Em um relatório divulgado no início de agosto, a Comissão Econômica para a América Latina (Cepal) previu que não haverá nenhuma melhora imediata. Segundo o relatório, a economia latino-americana enfrentará uma contração de 1% neste ano, em grande parte devido à implosão
da economia da Argentina.

O novo dinheiro para o Brasil será distribuído ao longo de 15 meses. É, como disse Delfim Netto, uma bóia para salvar o governo Fernando Henrique Cardoso em seus meses derradeiros e uma âncora para amarrar quem ganhar a eleição presidencial.
 

O BC VOLTA ATRÁS

Durou apenas 75 dias a tentativa do governo de dar transparência aos fundos de investimento. Na noite da quarta-feira 14, o Banco Central (BC) anunciou um pacotinho de medidas para conter a sangria de recursos iniciada no início de junho, quando passaram a valer novas regras de contabilização dos fundos. Mais de R$ 50 bilhões já haviam migrado para outras modalidades de investimento desde então. Até a pouco atraente poupança estava recebendo um fluxo acima da média de recursos, em detrimento dos fundos.

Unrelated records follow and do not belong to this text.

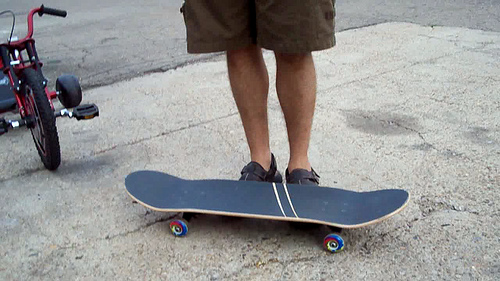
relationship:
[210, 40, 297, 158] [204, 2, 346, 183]
leg of man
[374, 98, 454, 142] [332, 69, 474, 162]
crack in pavement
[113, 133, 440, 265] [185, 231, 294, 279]
skateboard on ground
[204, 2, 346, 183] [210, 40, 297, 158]
man has leg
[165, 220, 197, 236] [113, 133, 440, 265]
wheel of skateboard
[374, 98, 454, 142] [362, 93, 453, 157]
crack in concrete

A chamada “marcação a mercado” (ou a definição do valor da cota a partir do valor real dos títulos em carteira) já não vale mais. Agora, os bancos poderão voltar a informar aos investidores o rendimento calculado a partir do vencimento do papel. Uma prática que o próprio BC tentou coibir quando, no meio de um feriado na virada de maio para junho, baixou a norma que agora revoga. “Nós não estamos voltando atrás”, jura o diretor de política monetária do BC, Luiz Fernando Figueiredo, dizendo que não havia outra coisa a fazer em maio.
O pacote do BC inclui uma recompra de títulos públicos que deve chegar a R$ 11 bilhões até o fim do ano. Mais uma estratégia para atrair de novo os investidores que fugiram nos últimos dois meses e meio dos fundos. Como cliente de si próprio, o governo tende a causar uma elevação na cotação dos títulos, que se vêm desvalorizando gradualmente. Com isso, eleva a remuneração e, de quebra, valoriza o próprio “produto” no mercado.

O drama todo começou quando os clientes perceberam que, com as novas regras contábeis, os fundos deixavam de ser um porto seguro para guardar as economias. Fundos até então estáveis passaram a oscilar muito, inclusive causando perdas de até 5% em
um mês. A reação, em forma de saques em massa, foi imediata. Mesmo assim, o BC mantinha a linha adotada, apostando que a maior transparência trazida pelas novas regras agradaria aos poucos. Não foi o que aconteceu. O jeito foi voltar atrás.